◆ **Stated exercise**: Rewrite the rows below, replacing "catalogue" with "catalog" and leaving everything else as it is. Omit the pictures from your answer.

**** Task inputs ****

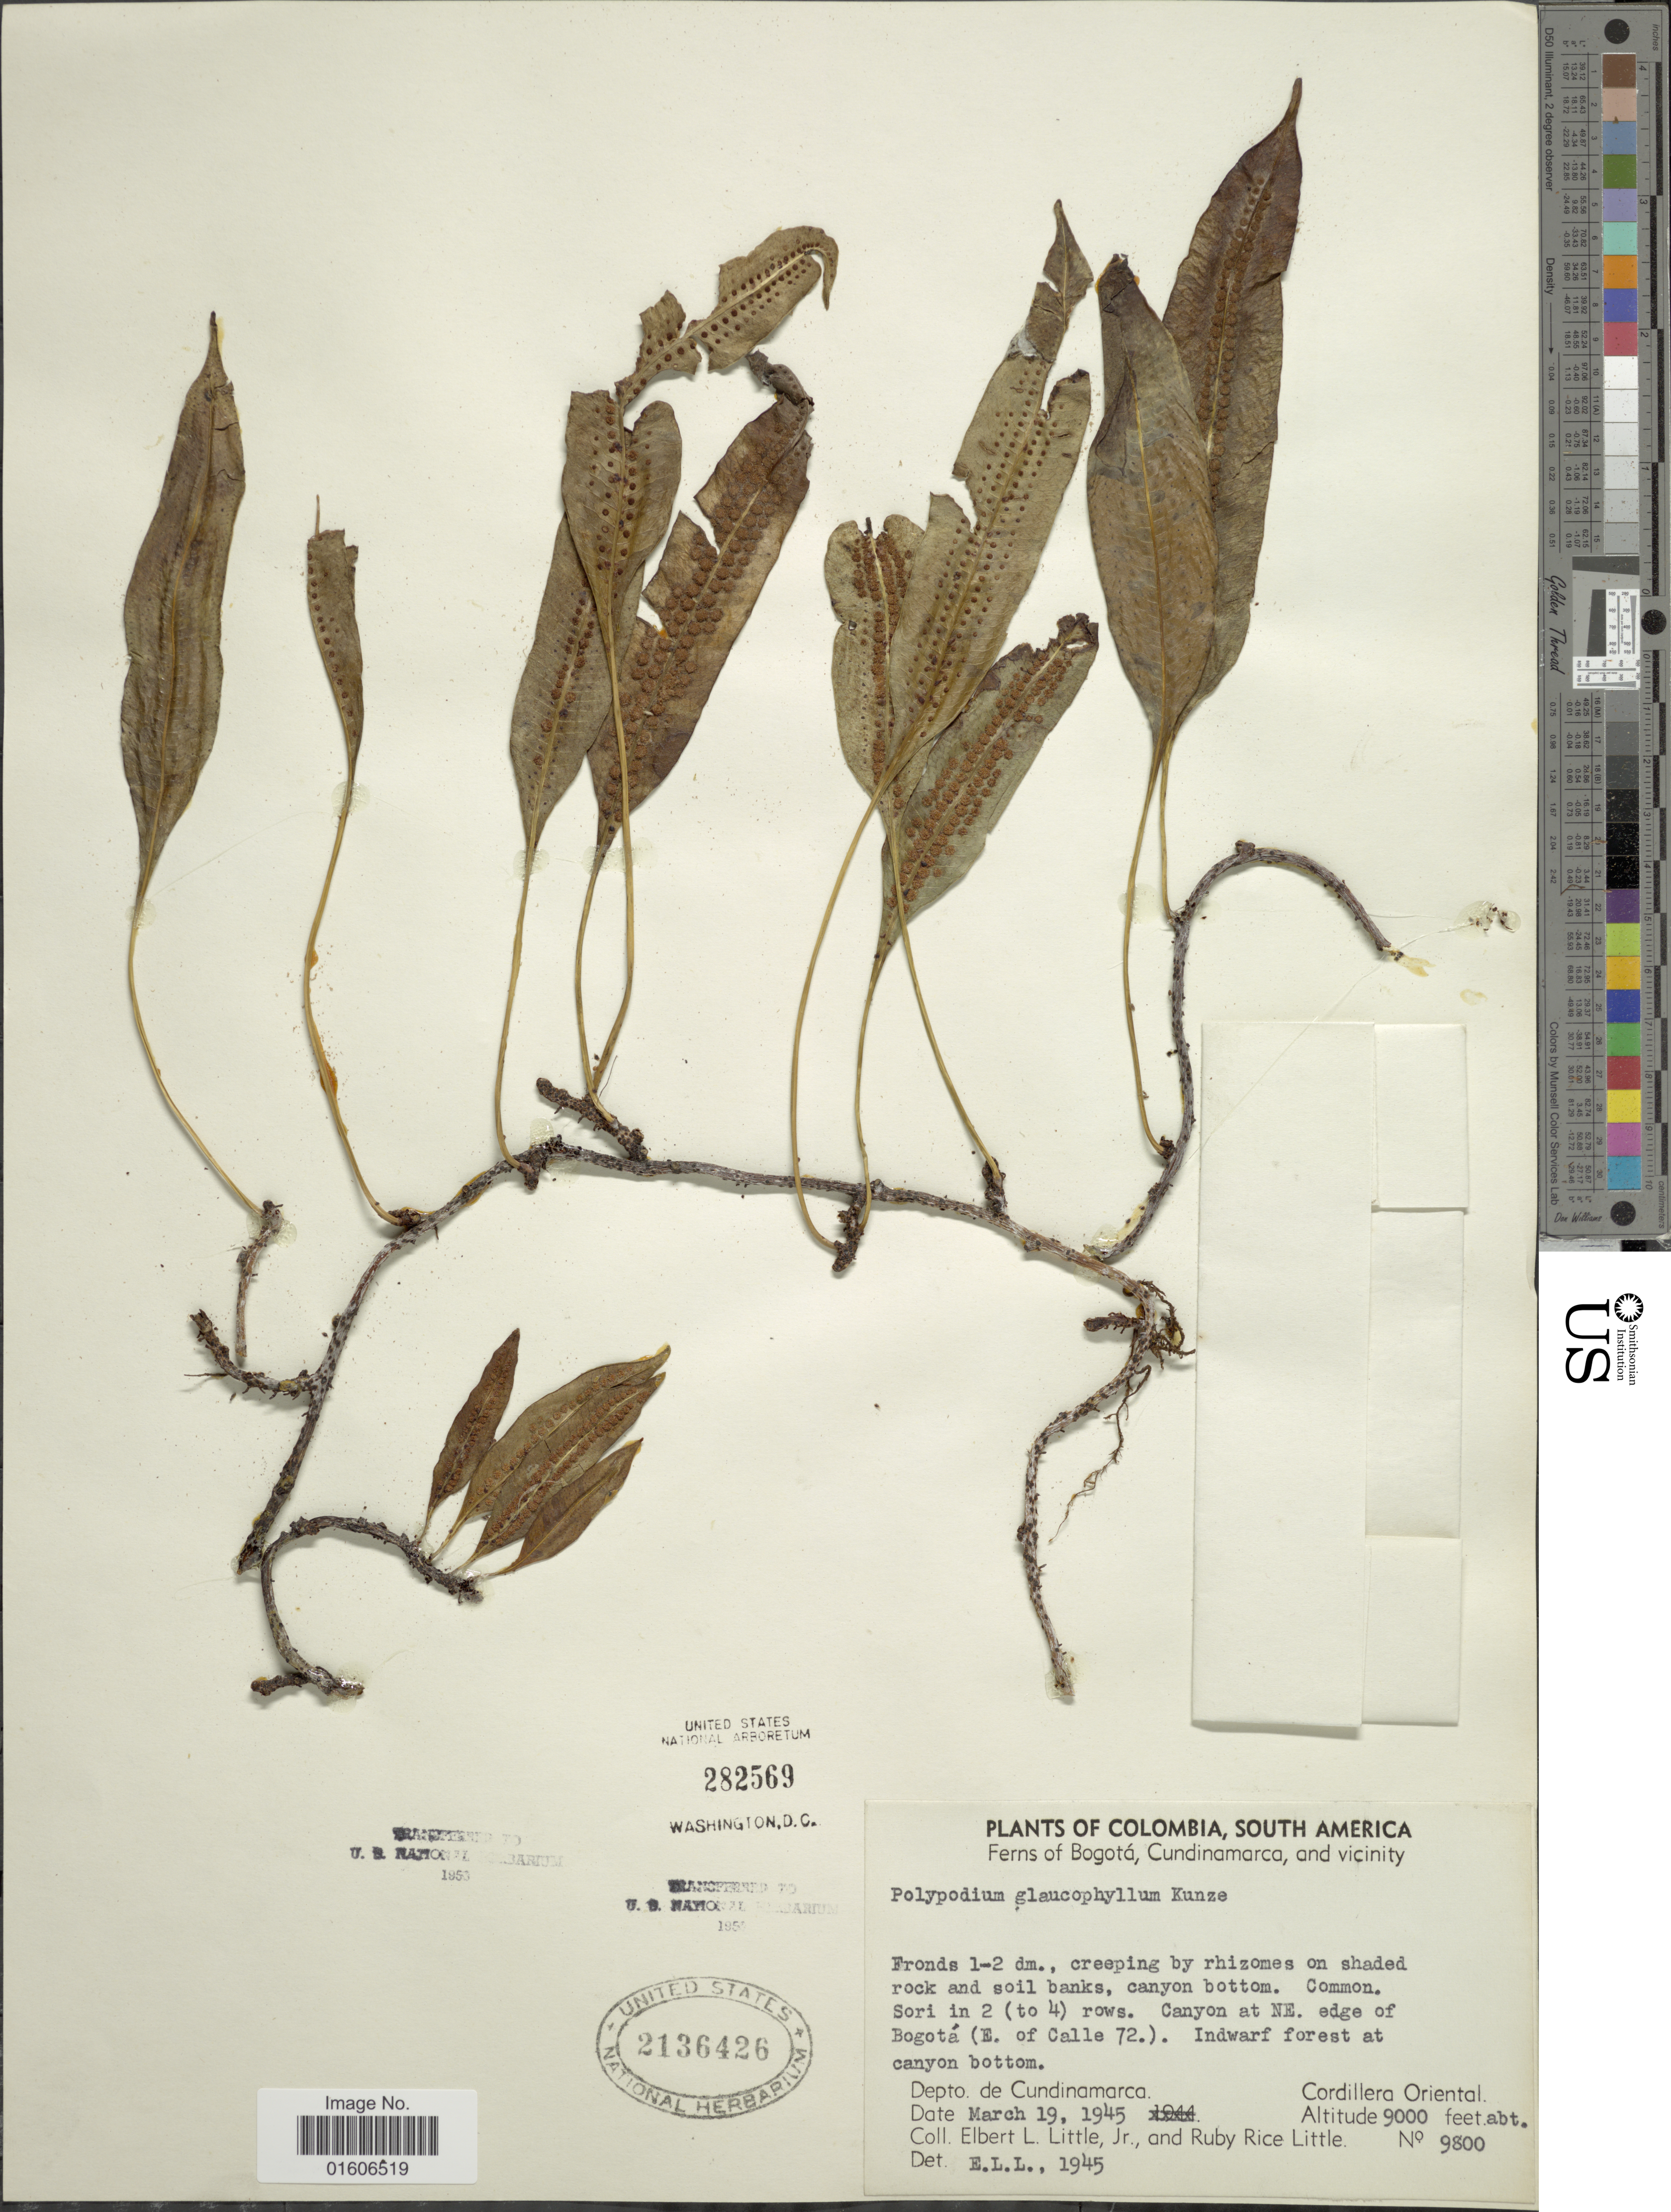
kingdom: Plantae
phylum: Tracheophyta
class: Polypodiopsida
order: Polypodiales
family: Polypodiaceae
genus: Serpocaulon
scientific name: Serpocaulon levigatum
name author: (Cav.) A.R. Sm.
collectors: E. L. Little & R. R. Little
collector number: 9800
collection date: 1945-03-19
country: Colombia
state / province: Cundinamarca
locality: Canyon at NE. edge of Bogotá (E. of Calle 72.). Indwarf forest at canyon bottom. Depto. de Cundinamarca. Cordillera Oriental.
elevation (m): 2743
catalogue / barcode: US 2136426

****

◆ **Solution to the exercise**:
kingdom: Plantae
phylum: Tracheophyta
class: Polypodiopsida
order: Polypodiales
family: Polypodiaceae
genus: Serpocaulon
scientific name: Serpocaulon levigatum
name author: (Cav.) A.R. Sm.
collectors: E. L. Little & R. R. Little
collector number: 9800
collection date: 1945-03-19
country: Colombia
state / province: Cundinamarca
locality: Canyon at NE. edge of Bogotá (E. of Calle 72.). Indwarf forest at canyon bottom. Depto. de Cundinamarca. Cordillera Oriental.
elevation (m): 2743
catalog / barcode: US 2136426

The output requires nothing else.